_記述問題_.
次に示すすべての行を、一字一句変えずにそのまま出力してもらえますか。

········

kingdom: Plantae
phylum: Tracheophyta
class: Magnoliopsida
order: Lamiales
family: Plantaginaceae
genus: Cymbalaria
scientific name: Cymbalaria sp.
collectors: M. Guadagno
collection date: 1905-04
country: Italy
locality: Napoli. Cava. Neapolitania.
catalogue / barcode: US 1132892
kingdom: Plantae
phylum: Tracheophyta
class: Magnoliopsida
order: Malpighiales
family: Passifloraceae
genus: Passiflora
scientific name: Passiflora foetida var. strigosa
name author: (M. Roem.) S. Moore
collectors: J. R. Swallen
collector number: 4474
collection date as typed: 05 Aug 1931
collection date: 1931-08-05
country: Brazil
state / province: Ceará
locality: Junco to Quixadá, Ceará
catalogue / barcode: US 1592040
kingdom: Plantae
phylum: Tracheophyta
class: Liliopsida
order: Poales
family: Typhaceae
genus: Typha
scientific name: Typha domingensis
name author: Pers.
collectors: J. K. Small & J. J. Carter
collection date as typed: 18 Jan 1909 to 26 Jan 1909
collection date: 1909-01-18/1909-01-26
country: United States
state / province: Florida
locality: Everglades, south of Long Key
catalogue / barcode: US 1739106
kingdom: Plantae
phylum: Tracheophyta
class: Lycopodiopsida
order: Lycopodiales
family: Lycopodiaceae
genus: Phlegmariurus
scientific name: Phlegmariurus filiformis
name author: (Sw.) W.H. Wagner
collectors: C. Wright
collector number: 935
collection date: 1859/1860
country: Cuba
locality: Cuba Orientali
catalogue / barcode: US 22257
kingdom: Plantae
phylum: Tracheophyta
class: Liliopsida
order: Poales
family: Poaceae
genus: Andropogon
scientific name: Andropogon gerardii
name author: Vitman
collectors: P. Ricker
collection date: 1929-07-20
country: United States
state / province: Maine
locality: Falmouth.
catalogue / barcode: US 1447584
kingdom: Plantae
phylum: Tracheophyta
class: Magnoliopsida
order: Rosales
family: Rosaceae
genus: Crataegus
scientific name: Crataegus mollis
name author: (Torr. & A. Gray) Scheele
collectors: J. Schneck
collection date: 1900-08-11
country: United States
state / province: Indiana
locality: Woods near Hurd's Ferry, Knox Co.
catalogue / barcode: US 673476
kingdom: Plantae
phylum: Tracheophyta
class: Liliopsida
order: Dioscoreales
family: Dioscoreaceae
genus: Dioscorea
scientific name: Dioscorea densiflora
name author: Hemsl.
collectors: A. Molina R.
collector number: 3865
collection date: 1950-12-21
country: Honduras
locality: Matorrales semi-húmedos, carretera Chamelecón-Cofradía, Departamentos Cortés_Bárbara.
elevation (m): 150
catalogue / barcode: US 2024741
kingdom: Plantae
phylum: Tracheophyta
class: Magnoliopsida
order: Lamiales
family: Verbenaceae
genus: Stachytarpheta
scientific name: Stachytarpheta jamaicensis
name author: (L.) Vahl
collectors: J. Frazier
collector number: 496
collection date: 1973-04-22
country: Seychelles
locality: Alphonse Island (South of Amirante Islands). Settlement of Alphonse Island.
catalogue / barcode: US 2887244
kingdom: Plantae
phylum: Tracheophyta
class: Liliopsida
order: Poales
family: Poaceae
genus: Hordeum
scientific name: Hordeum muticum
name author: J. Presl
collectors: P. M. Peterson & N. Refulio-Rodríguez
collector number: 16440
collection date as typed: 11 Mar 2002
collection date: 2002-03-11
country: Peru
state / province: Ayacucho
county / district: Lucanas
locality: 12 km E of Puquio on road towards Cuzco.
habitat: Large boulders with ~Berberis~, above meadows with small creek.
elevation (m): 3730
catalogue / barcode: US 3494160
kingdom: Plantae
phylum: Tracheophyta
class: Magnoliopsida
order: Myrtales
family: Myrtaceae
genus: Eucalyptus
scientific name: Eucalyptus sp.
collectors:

········

_問題の解答_.
kingdom: Plantae
phylum: Tracheophyta
class: Magnoliopsida
order: Lamiales
family: Plantaginaceae
genus: Cymbalaria
scientific name: Cymbalaria sp.
collectors: M. Guadagno
collection date: 1905-04
country: Italy
locality: Napoli. Cava. Neapolitania.
catalogue / barcode: US 1132892
kingdom: Plantae
phylum: Tracheophyta
class: Magnoliopsida
order: Malpighiales
family: Passifloraceae
genus: Passiflora
scientific name: Passiflora foetida var. strigosa
name author: (M. Roem.) S. Moore
collectors: J. R. Swallen
collector number: 4474
collection date as typed: 05 Aug 1931
collection date: 1931-08-05
country: Brazil
state / province: Ceará
locality: Junco to Quixadá, Ceará
catalogue / barcode: US 1592040
kingdom: Plantae
phylum: Tracheophyta
class: Liliopsida
order: Poales
family: Typhaceae
genus: Typha
scientific name: Typha domingensis
name author: Pers.
collectors: J. K. Small & J. J. Carter
collection date as typed: 18 Jan 1909 to 26 Jan 1909
collection date: 1909-01-18/1909-01-26
country: United States
state / province: Florida
locality: Everglades, south of Long Key
catalogue / barcode: US 1739106
kingdom: Plantae
phylum: Tracheophyta
class: Lycopodiopsida
order: Lycopodiales
family: Lycopodiaceae
genus: Phlegmariurus
scientific name: Phlegmariurus filiformis
name author: (Sw.) W.H. Wagner
collectors: C. Wright
collector number: 935
collection date: 1859/1860
country: Cuba
locality: Cuba Orientali
catalogue / barcode: US 22257
kingdom: Plantae
phylum: Tracheophyta
class: Liliopsida
order: Poales
family: Poaceae
genus: Andropogon
scientific name: Andropogon gerardii
name author: Vitman
collectors: P. Ricker
collection date: 1929-07-20
country: United States
state / province: Maine
locality: Falmouth.
catalogue / barcode: US 1447584
kingdom: Plantae
phylum: Tracheophyta
class: Magnoliopsida
order: Rosales
family: Rosaceae
genus: Crataegus
scientific name: Crataegus mollis
name author: (Torr. & A. Gray) Scheele
collectors: J. Schneck
collection date: 1900-08-11
country: United States
state / province: Indiana
locality: Woods near Hurd's Ferry, Knox Co.
catalogue / barcode: US 673476
kingdom: Plantae
phylum: Tracheophyta
class: Liliopsida
order: Dioscoreales
family: Dioscoreaceae
genus: Dioscorea
scientific name: Dioscorea densiflora
name author: Hemsl.
collectors: A. Molina R.
collector number: 3865
collection date: 1950-12-21
country: Honduras
locality: Matorrales semi-húmedos, carretera Chamelecón-Cofradía, Departamentos Cortés_Bárbara.
elevation (m): 150
catalogue / barcode: US 2024741
kingdom: Plantae
phylum: Tracheophyta
class: Magnoliopsida
order: Lamiales
family: Verbenaceae
genus: Stachytarpheta
scientific name: Stachytarpheta jamaicensis
name author: (L.) Vahl
collectors: J. Frazier
collector number: 496
collection date: 1973-04-22
country: Seychelles
locality: Alphonse Island (South of Amirante Islands). Settlement of Alphonse Island.
catalogue / barcode: US 2887244
kingdom: Plantae
phylum: Tracheophyta
class: Liliopsida
order: Poales
family: Poaceae
genus: Hordeum
scientific name: Hordeum muticum
name author: J. Presl
collectors: P. M. Peterson & N. Refulio-Rodríguez
collector number: 16440
collection date as typed: 11 Mar 2002
collection date: 2002-03-11
country: Peru
state / province: Ayacucho
county / district: Lucanas
locality: 12 km E of Puquio on road towards Cuzco.
habitat: Large boulders with ~Berberis~, above meadows with small creek.
elevation (m): 3730
catalogue / barcode: US 3494160
kingdom: Plantae
phylum: Tracheophyta
class: Magnoliopsida
order: Myrtales
family: Myrtaceae
genus: Eucalyptus
scientific name: Eucalyptus sp.
collectors:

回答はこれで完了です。